Perelman attended many of Hamilton’s lectures, and by using his research on the Ricci flow, he decided that they would make a good team.
Perhaps they could even solve the Poincaré Conjecture. When it appeared that Hamilton was not interested, Perelman worked on the problem by himself.
The rest, as they say, is history.
Now we discover why this esteemed mathematician refused his prestigious award and the money.
Why Grigori Perelman turned down $1 million
Perelman did not want the fame or the scrutiny that came with the Fields Medal.
“It was completely irrelevant for me. Everybody understood that if the proof is correct then no other recognition is needed.”

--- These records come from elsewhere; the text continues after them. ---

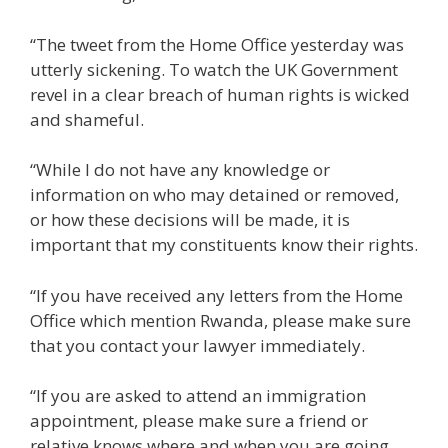
“The tweet from the Home Office yesterday was
utterly sickening. To watch the UK Government
revel in a clear breach of human rights is wicked
and shameful.
“While I do not have any knowledge or
information on who may detained or removed,
or how these decisions will be made, it is
important that my constituents know their rights.
“If you have received any letters from the Home
Office which mention Rwanda, please make sure
that you contact your lawyer immediately.
“If you are asked to attend an immigration
appointment, please make sure a friend or
relative knows where and when you are going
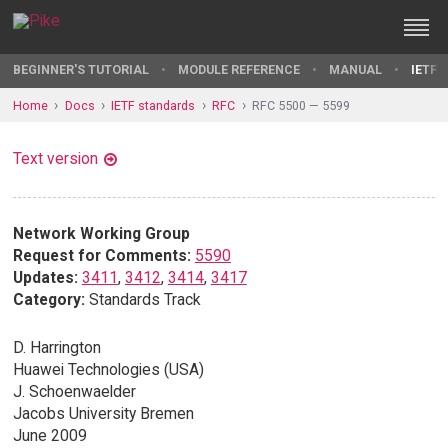
BEGINNER'S TUTORIAL
MODULE REFERENCE
MANUAL
IETF 
Home
Docs
IETF standards
RFC
RFC 5500 — 5599
Text version
Network Working Group
Request for Comments:
5590
Updates:
3411
,
3412
,
3414
,
3417
Category:
Standards Track
D. Harrington
Huawei Technologies (USA)
J. Schoenwaelder
Jacobs University Bremen
June 2009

But that was not the only reason.
He believed in collaboration and openness from his fellow mathematicians. To him, the important thing was for everyone to make progress.
Then, in 2006, a previous recipient of the Fields Medal – Chinese mathematician – Shing-Tung Yau gave a lecture in Beijing. Here, he implied that two of his students – Xi-Ping Zhu and Huai-Dong Cao were responsible for solving the Poincaré Conjecture.

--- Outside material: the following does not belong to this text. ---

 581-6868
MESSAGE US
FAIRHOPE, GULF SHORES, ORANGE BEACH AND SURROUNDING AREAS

Yau did mention Perelman and acknowledged that he had made an important contribution but said:
“…in Perelman’s work, spectacular as it is, many key ideas of the proofs are sketched or outlined, and complete details are often missing.” He added, “We would like to get Perelman to make comments. But Perelman resides in St. Petersburg and refuses to communicate with other people.”

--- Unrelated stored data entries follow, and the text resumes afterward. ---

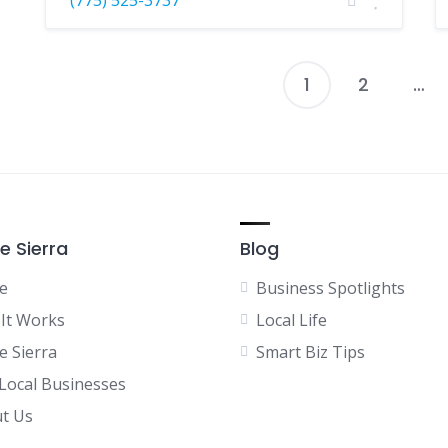
1
2
…
P
p
e Sierra
Blog
e
Business Spotlights
It Works
Local Life
e Sierra
Smart Biz Tips
 Local Businesses
t Us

This was not the final blow to Perelman. He believed that Richard Hamilton should get recognition for his work on the Ricci flow. To say he was disappointed with the math community would be an understatement.
His work was validated in 2010. He was awarded the prize money, which he promptly turned down.
By this time, he had become so disillusioned with maths that he retired from maths research.
When he refused the $1 million award, he said:
“I do not like their decision, I consider it unfair. I consider that the American mathematician Hamilton’s contribution to the solution of the problem is no less than mine.”
Grigori Perelman is a principled human being. He cares only about the purity and integrity of his science. These days that is a rare quality.